Sebastien Vasey, a Ph.D. candidate in the Department of Mathematical Sciences, has been named the recipient of the Guy C. Berry Graduate Student Research Award.

Vasey conducts research in a branch of mathematical logic called model theory, focusing on classification theory for abstract elementary classes (AECs). Working under the direction of Professor of Mathematical Sciences Rami Grossberg, Vasey has solved cases of one of the most important problems in model theory — Shelah’s Categoricity Conjecture.

The theory of AECs, which Vasey focuses on, was initiated in the late 1970s by Saharon Shelah, emeritus professor of mathematics at the Hebrew University of Jerusalem and a distinguished visiting professor at Rutgers University. His goal was to extend the model theory of first order logic to a much broader class of logics. Shelah conjectured that Morley’s theorem, one of the central results in the model theory of first-order logic, extends in a natural way to all AECs. He believed that an AEC that is categorical in one high-enough cardinal would be categorical in all high-enough cardinals. This statement is now known as Shelah's Categoricity Conjecture. Mathematicians believe that tools developed to resolve the conjecture will also be useful in other fields of mathematics, including algebra and geometry.

After 40 years and thousands of pages of partial approximations, Shelah’s conjecture remains open. Grossberg and his former Ph.D. students Monica VanDieren and Will Boney had developed and extended an alternative strategy to Shelah's approach. Vasey combined recent work of Shelah with the Grossberg group’s alternative strategy to obtain a proof of Shelah’s eventual categoricity conjecture for universal classes, a general family of AECs. The result is the best approximation of the conjecture to date and also produces machinery that is useful for other applications in model theory.

“Vasey is a mature mathematician, both in terms of significance of mathematical results and in publication record. He is already a major, leading figure in a field that very few people have managed to enter in the last 40 years,” said Grossberg, Vasey’s Ph.D. advisor.

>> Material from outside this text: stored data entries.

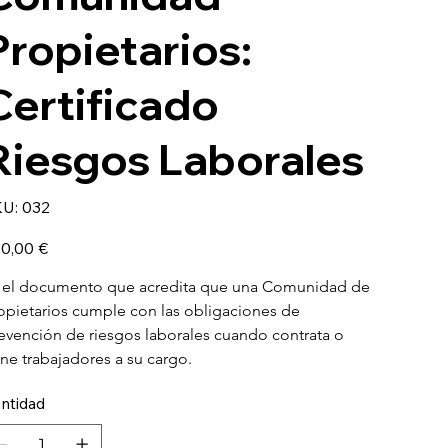
Propietarios:
Certificado
Riesgos Laborales
SKU
U:
032
032
io
0,00 €
 el documento que acredita que una Comunidad de 
opietarios cumple con las obligaciones de 
evención de riesgos laborales cuando contrata o 
ene trabajadores a su cargo.
ntidad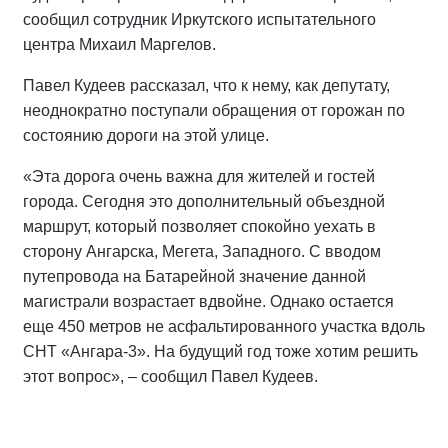
сообщил сотрудник Иркутского испытательного
центра Михаил Маргелов.
Павел Кудеев рассказал, что к нему, как депутату,
неоднократно поступали обращения от горожан по
состоянию дороги на этой улице.
«Эта дорога очень важна для жителей и гостей
города. Сегодня это дополнительный объездной
маршрут, который позволяет спокойно уехать в
сторону Ангарска, Мегета, Западного. С вводом
путепровода на Батарейной значение данной
магистрали возрастает вдвойне. Однако остается
еще 450 метров не асфальтированного участка вдоль
СНТ «Ангара-3». На будущий год тоже хотим решить
этот вопрос», – сообщил Павел Кудеев.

To date, Vasey has submitted 23 papers for publication. Seventeen of his papers have been accepted by refereed journals, including Selecta Mathematica, a top mathematics journal. Vasey has successfully defended his Ph.D. thesis (http://www.math.cmu.edu/~rami/thesis_04_27_2017.pdf) and plans to go to Harvard under a Benjamin Peirce Fellowship. There he will further develop the theory that led to his proof of the categoricity conjecture for universal classes and the dividing lines around it.